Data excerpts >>
*** Block opens ***
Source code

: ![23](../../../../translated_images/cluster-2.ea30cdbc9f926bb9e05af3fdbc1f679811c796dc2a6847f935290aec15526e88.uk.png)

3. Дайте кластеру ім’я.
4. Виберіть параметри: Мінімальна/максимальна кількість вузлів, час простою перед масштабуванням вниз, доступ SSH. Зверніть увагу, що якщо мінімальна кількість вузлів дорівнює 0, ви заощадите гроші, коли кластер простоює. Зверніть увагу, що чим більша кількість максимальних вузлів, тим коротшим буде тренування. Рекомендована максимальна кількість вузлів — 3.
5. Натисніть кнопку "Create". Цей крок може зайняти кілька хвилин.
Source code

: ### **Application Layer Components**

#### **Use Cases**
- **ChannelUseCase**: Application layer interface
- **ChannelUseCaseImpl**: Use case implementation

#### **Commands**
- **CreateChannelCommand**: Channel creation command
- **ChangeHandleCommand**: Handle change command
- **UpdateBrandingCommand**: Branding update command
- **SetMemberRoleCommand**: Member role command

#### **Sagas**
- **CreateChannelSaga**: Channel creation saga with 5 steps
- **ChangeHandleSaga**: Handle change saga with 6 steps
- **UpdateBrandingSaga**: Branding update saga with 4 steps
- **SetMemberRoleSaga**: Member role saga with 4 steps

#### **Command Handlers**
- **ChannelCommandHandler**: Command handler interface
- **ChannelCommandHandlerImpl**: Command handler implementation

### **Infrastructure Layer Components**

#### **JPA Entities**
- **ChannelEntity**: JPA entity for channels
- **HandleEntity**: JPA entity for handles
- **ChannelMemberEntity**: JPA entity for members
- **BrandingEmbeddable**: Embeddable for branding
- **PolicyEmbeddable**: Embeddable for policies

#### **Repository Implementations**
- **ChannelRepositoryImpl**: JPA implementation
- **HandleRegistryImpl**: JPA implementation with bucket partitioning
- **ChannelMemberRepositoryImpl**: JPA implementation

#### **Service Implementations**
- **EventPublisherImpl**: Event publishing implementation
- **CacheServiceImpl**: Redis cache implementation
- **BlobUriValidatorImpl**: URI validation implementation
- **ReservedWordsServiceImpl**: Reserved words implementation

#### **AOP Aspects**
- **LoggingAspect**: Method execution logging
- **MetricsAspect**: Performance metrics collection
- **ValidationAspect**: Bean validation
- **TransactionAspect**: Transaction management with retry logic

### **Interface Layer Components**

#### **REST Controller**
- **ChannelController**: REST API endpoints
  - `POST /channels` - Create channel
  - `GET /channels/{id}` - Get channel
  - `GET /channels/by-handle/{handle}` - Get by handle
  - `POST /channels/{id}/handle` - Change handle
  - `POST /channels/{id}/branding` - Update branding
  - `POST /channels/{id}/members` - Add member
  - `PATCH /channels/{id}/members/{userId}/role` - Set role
*** Block closes ***
Directive >> Please count the lines above that contain the string "members". Reply with the number alone.

Response to this exercise >> 3